В своих заметках о том, как создавался «Сашка», Кондратьев рассказывал: «Я начал жить какой-то странной двойной жизнью: одной — в реальности. Другой — в прошлом, в войне. Ночами приходили ко мне ребята моего взвода, крутили мы самокрутки, поглядывали на небо, на котором висел „костыль“. Гадали, прилетят ли после него самолеты на бомбежку, а я просыпался только тогда, когда черная точка, отделившаяся от фюзеляжа, летела прямо на меня, все увеличиваясь в размерах, и я с безнадежностью думал: это моя бомба… Начал я разыскивать тогда своих ржевских однополчан — мне дозарезу нужен был кто-нибудь из них, — но никого не нашел, и пала мысль, что, может, только я один и уцелел, а раз так, то тем более должен я рассказать обо всем. В общем, схватила меня война за горло и не отпускала. И наступил момент, когда я уже просто не мог не начать писать».

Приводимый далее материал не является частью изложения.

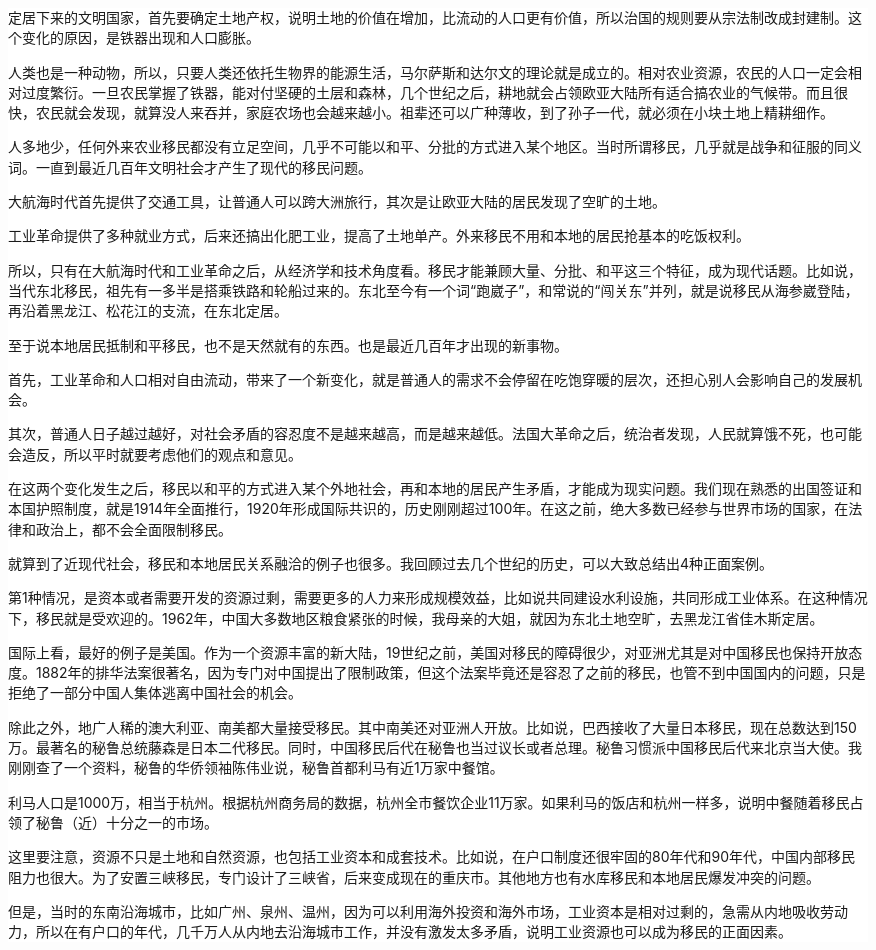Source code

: 

定居下来的文明国家，首先要确定土地产权，说明土地的价值在增加，比流动的人口更有价值，所以治国的规则要从宗法制改成封建制。这个变化的原因，是铁器出现和人口膨胀。



人类也是一种动物，所以，只要人类还依托生物界的能源生活，马尔萨斯和达尔文的理论就是成立的。相对农业资源，农民的人口一定会相对过度繁衍。一旦农民掌握了铁器，能对付坚硬的土层和森林，几个世纪之后，耕地就会占领欧亚大陆所有适合搞农业的气候带。而且很快，农民就会发现，就算没人来吞并，家庭农场也会越来越小。祖辈还可以广种薄收，到了孙子一代，就必须在小块土地上精耕细作。



人多地少，任何外来农业移民都没有立足空间，几乎不可能以和平、分批的方式进入某个地区。当时所谓移民，几乎就是战争和征服的同义词。一直到最近几百年文明社会才产生了现代的移民问题。



大航海时代首先提供了交通工具，让普通人可以跨大洲旅行，其次是让欧亚大陆的居民发现了空旷的土地。



工业革命提供了多种就业方式，后来还搞出化肥工业，提高了土地单产。外来移民不用和本地的居民抢基本的吃饭权利。



所以，只有在大航海时代和工业革命之后，从经济学和技术角度看。移民才能兼顾大量、分批、和平这三个特征，成为现代话题。比如说，当代东北移民，祖先有一多半是搭乘铁路和轮船过来的。东北至今有一个词“跑崴子”，和常说的“闯关东”并列，就是说移民从海参崴登陆，再沿着黑龙江、松花江的支流，在东北定居。



至于说本地居民抵制和平移民，也不是天然就有的东西。也是最近几百年才出现的新事物。



首先，工业革命和人口相对自由流动，带来了一个新变化，就是普通人的需求不会停留在吃饱穿暖的层次，还担心别人会影响自己的发展机会。



其次，普通人日子越过越好，对社会矛盾的容忍度不是越来越高，而是越来越低。法国大革命之后，统治者发现，人民就算饿不死，也可能会造反，所以平时就要考虑他们的观点和意见。



在这两个变化发生之后，移民以和平的方式进入某个外地社会，再和本地的居民产生矛盾，才能成为现实问题。我们现在熟悉的出国签证和本国护照制度，就是1914年全面推行，1920年形成国际共识的，历史刚刚超过100年。在这之前，绝大多数已经参与世界市场的国家，在法律和政治上，都不会全面限制移民。



就算到了近现代社会，移民和本地居民关系融洽的例子也很多。我回顾过去几个世纪的历史，可以大致总结出4种正面案例。



第1种情况，是资本或者需要开发的资源过剩，需要更多的人力来形成规模效益，比如说共同建设水利设施，共同形成工业体系。在这种情况下，移民就是受欢迎的。1962年，中国大多数地区粮食紧张的时候，我母亲的大姐，就因为东北土地空旷，去黑龙江省佳木斯定居。



国际上看，最好的例子是美国。作为一个资源丰富的新大陆，19世纪之前，美国对移民的障碍很少，对亚洲尤其是对中国移民也保持开放态度。1882年的排华法案很著名，因为专门对中国提出了限制政策，但这个法案毕竟还是容忍了之前的移民，也管不到中国国内的问题，只是拒绝了一部分中国人集体逃离中国社会的机会。



除此之外，地广人稀的澳大利亚、南美都大量接受移民。其中南美还对亚洲人开放。比如说，巴西接收了大量日本移民，现在总数达到150万。最著名的秘鲁总统藤森是日本二代移民。同时，中国移民后代在秘鲁也当过议长或者总理。秘鲁习惯派中国移民后代来北京当大使。我刚刚查了一个资料，秘鲁的华侨领袖陈伟业说，秘鲁首都利马有近1万家中餐馆。



利马人口是1000万，相当于杭州。根据杭州商务局的数据，杭州全市餐饮企业11万家。如果利马的饭店和杭州一样多，说明中餐随着移民占领了秘鲁（近）十分之一的市场。



这里要注意，资源不只是土地和自然资源，也包括工业资本和成套技术。比如说，在户口制度还很牢固的80年代和90年代，中国内部移民阻力也很大。为了安置三峡移民，专门设计了三峡省，后来变成现在的重庆市。其他地方也有水库移民和本地居民爆发冲突的问题。



但是，当时的东南沿海城市，比如广州、泉州、温州，因为可以利用海外投资和海外市场，工业资本是相对过剩的，急需从内地吸收劳动力，所以在有户口的年代，几千万人从内地去沿海城市工作，并没有激发太多矛盾，说明工业资源也可以成为移民的正面因素。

О силе этого чувства, об одержимости — иное здесь слово не подходит — автора, для которого то, что он стал писать о войне, было не только литературной задачей, а смыслом и оправданием его жизни, свидетельствует хотя бы такой факт. Не напечатав еще ни одной строки из написанного, не имея никаких гарантий, что какое-нибудь из его произведений увидит свет («Сашку», боясь обвинений в зловредной «окопной правде», долго мурыжили в разных редакциях), — а надо ли говорить, как этот стимул важен для художника, — Кондратьев писал, как тогда говорили, «в стол» повесть за повестью, рассказ за рассказом. Только страстная вера в то, что он обязан рассказать о своей войне, о товарищах, которые сложили голову в затяжных, стоивших нам больших жертв боях подо Ржевом, только такая неостывающая, ни с чем не считающаяся вера могла питать это упорство.
Но что значит своя война? Константин Симонов, представляя читателям «Сашку», писал: «Это история человека, оказавшегося в самое трудное время в самом трудном месте и на самой трудной должности — солдатской». Не знаю, годится ли в первых двух случаях превосходная степень: легкой войны вообще не было, и одному богу известно, где она была самой трудной — подо Ржевом или в Сталинграде, в Севастополе или на Невской Дубровке? Но что подо Ржевом в силу разных обстоятельств — и объективных и субъективных, которые правдиво отражены в прозе Кондратьева (Симонов в предисловии подтверждал это выписками из воспоминаний известных наших военачальников — маршалов Г. К. Жукова и К. К. Рокоссовского, генерала армии Г. И. Хетагурова), — было невыносимо тяжко, об этом спора нет…
И когда я говорю, что Кондратьева, как и всех писателей фронтового поколения, привело в литературу страстное желание рассказать о своей войне, я имею в виду не только место (непросыхающую ржевскую топь — непроезжие дороги, воду в землянках и окопах) и время (выдохшееся наступление, напоминающее то, о котором в давнем, военных лет стихотворении Симонов писал: «Есть в неудачном наступлении несчастный час, когда оно уже остановилось, но войска приведены в движенье. Еще не отменен приказ, и он с жестоким постоянством в непроходимое пространство, как маятник, толкает нас».). Литература наша не обошла этот не просто дающийся художнику материал — эпизоды трагической ржевской эпопеи были воссозданы в повести «Февраль — кривые дороги» Еленой Ржевской, воевавшей там в качестве переводчицы разведотдела, в упоминавшемся уже замечательном стихотворении Александра Твардовского «Я убит подо Ржевом». Ржев возник в этом стихотворении не случайно — рассказывая через четверть века после войны историю этого стихотворения, поэт связывал его рождение с тем тягостным чувством, которое у него возникло во время пребывания подо Ржевом осенью 1942 года: «Впечатления этой поездки были за всю войну из самых удручающих и горьких до физической боли в сердце. Бои шли тяжелые, потери были очень большие, боеприпасов было в обрез — их подвозили вьючными лошадьми. Вернувшись в редакцию своей фронтовой „Красноармейской правды“, которая располагалась тогда в Москве, в помещении редакции „Гудка“, я ничего не смог дать для газетной страницы, заполнив лишь несколько страничек дневника невеселыми записями».